**INSTRUCTIONS TO FOLLOW**. Repeat the rows below word for word, starting at the very first line and ending at the line that contains "verte grâce à", with both of those lines included.

[[ INFORMATION SHOWN open ]]

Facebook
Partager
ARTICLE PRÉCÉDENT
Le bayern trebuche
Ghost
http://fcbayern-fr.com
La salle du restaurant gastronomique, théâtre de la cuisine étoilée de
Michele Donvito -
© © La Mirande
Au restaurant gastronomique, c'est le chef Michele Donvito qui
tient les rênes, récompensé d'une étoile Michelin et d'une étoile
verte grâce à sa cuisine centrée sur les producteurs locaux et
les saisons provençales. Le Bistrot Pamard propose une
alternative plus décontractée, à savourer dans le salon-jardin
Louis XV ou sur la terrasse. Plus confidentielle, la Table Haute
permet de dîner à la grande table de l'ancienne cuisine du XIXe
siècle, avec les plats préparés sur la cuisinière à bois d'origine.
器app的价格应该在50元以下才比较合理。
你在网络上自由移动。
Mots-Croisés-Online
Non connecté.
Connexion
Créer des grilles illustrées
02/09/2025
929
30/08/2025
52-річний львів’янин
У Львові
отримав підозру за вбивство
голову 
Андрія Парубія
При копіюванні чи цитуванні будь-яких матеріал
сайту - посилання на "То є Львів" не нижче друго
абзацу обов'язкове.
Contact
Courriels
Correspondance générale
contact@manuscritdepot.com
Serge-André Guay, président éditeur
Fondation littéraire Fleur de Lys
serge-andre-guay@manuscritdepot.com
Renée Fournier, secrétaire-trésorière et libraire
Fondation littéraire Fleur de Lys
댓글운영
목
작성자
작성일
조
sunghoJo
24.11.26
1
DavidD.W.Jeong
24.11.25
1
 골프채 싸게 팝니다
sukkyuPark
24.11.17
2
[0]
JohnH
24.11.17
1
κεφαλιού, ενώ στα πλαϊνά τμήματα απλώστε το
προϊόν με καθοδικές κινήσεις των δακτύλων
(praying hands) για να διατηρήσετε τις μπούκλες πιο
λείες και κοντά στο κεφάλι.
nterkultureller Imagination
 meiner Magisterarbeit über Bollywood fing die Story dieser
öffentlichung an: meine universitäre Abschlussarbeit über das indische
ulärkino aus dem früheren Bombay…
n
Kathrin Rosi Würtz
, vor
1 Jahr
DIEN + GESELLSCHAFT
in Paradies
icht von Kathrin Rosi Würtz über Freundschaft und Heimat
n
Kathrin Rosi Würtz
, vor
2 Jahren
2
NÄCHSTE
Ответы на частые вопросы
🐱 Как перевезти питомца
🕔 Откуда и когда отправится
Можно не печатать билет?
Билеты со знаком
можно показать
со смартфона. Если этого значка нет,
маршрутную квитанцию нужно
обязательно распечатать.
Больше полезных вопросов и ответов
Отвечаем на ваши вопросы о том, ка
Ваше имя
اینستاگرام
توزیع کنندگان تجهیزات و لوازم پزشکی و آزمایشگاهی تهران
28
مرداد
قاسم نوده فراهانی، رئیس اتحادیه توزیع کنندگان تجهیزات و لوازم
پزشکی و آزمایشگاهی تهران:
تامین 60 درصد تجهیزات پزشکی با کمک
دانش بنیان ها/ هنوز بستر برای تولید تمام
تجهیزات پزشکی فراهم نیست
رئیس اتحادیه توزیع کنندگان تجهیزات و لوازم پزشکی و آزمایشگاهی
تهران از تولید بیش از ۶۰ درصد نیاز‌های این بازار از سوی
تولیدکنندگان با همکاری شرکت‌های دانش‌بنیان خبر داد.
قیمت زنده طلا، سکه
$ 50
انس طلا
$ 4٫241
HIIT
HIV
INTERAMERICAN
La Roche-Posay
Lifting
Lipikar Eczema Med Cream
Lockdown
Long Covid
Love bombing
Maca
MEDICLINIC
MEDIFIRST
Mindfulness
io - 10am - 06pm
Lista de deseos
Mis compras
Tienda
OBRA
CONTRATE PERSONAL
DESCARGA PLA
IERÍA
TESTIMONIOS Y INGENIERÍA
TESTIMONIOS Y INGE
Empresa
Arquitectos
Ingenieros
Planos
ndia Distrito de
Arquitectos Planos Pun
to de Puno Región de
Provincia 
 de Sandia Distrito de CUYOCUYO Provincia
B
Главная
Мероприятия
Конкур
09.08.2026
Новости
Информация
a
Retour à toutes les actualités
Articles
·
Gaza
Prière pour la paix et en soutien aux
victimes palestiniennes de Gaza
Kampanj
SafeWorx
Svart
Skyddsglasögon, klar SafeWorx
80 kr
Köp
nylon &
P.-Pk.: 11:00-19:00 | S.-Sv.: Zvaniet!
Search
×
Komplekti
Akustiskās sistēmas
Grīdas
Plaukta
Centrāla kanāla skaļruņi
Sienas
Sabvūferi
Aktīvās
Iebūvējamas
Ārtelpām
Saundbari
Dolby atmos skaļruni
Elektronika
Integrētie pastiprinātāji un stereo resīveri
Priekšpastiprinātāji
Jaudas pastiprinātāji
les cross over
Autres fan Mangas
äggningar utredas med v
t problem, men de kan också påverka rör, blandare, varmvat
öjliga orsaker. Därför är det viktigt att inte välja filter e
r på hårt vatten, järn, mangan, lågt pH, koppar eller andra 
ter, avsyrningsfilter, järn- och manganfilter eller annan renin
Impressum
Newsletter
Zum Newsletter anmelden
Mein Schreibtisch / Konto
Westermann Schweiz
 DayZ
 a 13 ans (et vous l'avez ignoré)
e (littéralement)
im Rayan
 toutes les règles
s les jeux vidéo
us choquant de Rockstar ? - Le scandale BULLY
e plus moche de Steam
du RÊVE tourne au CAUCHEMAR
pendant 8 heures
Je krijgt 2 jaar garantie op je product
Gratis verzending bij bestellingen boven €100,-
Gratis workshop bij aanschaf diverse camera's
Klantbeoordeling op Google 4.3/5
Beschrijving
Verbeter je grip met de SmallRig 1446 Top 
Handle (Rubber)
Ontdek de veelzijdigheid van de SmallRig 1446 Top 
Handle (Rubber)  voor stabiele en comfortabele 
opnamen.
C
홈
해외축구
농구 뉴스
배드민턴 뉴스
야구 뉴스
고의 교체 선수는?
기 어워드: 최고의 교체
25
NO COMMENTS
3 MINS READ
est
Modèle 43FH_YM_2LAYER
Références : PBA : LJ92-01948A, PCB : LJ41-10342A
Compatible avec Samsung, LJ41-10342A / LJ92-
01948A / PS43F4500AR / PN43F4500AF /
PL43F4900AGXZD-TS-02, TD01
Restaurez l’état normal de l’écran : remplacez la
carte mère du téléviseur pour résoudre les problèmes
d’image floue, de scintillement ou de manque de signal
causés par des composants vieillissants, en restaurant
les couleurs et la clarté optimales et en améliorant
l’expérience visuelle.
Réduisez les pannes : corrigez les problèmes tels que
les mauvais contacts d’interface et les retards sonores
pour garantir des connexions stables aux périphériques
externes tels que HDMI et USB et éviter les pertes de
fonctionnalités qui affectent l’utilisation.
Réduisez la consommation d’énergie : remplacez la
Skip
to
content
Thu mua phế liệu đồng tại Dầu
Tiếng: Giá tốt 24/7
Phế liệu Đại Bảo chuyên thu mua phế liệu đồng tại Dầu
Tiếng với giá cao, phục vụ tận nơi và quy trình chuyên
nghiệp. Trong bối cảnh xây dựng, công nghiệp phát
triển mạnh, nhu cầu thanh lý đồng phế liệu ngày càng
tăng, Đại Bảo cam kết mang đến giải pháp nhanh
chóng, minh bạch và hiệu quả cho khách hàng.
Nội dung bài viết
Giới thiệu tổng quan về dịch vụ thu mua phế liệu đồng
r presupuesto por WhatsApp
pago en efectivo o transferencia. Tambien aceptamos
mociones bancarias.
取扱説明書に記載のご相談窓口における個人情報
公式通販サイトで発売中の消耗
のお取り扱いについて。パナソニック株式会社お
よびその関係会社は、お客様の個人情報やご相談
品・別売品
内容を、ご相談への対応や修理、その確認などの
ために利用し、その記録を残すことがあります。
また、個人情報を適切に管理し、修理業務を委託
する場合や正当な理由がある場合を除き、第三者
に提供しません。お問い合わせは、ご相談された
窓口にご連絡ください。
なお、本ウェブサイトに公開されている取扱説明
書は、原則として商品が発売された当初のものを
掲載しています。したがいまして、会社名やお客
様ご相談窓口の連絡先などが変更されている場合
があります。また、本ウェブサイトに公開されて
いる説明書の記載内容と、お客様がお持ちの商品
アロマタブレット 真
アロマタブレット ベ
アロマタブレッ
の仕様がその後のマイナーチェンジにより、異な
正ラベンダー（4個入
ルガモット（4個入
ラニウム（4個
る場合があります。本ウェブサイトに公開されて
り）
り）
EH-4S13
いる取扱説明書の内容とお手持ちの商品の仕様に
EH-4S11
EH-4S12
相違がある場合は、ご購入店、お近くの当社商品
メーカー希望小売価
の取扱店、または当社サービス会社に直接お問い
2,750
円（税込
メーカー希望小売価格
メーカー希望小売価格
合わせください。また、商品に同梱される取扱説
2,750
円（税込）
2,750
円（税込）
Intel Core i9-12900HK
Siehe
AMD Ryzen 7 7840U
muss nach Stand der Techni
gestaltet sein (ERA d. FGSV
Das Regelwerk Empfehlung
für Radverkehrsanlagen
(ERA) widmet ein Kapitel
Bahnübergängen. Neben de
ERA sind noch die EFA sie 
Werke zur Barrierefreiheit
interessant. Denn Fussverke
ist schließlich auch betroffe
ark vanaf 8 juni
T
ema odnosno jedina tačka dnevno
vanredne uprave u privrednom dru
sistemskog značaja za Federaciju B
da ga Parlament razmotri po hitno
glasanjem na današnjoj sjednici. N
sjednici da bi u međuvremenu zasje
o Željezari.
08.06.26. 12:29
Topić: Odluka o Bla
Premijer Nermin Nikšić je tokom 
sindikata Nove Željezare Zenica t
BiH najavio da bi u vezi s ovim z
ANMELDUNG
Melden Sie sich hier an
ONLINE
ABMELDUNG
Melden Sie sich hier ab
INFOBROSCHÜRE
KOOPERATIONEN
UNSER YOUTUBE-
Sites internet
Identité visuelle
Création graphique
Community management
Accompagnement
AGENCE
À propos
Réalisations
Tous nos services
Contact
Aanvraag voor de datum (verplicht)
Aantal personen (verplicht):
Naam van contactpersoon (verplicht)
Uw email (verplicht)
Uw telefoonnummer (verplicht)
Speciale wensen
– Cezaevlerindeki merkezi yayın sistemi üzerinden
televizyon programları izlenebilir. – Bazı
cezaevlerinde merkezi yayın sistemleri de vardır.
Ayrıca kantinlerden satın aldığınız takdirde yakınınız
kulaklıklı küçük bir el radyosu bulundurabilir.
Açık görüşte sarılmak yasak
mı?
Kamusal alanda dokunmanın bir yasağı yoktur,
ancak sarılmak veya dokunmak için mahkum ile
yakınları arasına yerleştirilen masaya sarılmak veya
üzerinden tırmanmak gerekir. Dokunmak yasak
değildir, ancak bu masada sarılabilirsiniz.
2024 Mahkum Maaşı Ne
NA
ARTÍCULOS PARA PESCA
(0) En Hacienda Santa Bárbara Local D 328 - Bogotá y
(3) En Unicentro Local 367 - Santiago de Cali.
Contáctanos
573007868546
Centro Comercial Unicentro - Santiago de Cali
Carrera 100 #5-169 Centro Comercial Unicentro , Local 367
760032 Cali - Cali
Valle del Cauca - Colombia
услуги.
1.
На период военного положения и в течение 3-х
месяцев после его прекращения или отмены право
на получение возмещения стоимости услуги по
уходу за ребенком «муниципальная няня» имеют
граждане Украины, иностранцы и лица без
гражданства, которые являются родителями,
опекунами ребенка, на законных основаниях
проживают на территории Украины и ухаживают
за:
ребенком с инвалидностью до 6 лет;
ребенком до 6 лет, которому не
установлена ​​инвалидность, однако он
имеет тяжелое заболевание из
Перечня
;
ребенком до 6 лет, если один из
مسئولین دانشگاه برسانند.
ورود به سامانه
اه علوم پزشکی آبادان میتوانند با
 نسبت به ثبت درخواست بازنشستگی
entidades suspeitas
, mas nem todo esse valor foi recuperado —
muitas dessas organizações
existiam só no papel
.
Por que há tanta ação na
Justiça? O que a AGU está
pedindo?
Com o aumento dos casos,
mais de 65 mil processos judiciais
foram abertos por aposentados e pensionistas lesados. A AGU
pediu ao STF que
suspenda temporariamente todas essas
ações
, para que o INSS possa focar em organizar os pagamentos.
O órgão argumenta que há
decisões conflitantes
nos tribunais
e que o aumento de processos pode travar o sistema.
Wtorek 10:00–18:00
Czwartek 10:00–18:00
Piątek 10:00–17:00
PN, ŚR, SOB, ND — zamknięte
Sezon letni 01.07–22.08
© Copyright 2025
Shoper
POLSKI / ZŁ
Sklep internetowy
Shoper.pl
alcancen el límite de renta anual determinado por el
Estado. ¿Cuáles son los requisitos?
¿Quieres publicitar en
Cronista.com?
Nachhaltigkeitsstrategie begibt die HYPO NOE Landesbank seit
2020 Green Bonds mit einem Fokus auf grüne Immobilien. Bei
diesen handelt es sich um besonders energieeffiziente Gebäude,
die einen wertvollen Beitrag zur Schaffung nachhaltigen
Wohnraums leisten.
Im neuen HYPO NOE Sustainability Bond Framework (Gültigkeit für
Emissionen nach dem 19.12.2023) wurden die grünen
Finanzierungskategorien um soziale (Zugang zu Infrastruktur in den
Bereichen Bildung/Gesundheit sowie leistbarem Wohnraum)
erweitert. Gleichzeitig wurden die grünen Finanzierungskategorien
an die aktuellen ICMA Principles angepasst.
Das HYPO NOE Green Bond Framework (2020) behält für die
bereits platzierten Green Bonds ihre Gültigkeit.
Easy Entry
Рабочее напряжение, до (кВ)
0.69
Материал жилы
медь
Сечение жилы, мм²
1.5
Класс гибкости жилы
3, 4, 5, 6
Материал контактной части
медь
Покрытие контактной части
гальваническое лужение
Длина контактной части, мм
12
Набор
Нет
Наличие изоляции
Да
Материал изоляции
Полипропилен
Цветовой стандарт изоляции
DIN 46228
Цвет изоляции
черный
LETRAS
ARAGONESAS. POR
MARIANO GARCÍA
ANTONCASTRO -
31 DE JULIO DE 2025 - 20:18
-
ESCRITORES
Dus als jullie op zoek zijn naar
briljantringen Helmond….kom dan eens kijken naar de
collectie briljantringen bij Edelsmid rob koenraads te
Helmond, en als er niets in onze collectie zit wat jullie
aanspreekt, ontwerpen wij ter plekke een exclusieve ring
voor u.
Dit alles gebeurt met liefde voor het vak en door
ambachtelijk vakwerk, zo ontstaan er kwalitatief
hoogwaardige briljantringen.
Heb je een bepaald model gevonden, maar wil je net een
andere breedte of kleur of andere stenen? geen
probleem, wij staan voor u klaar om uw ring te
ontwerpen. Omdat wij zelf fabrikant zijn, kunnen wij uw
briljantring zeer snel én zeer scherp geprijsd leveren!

[[ INFORMATION SHOWN closed ]]

**RESULT FOR THIS TASK**.
Facebook
Partager
ARTICLE PRÉCÉDENT
Le bayern trebuche
Ghost
http://fcbayern-fr.com
La salle du restaurant gastronomique, théâtre de la cuisine étoilée de
Michele Donvito -
© © La Mirande
Au restaurant gastronomique, c'est le chef Michele Donvito qui
tient les rênes, récompensé d'une étoile Michelin et d'une étoile
verte grâce à sa cuisine centrée sur les producteurs locaux et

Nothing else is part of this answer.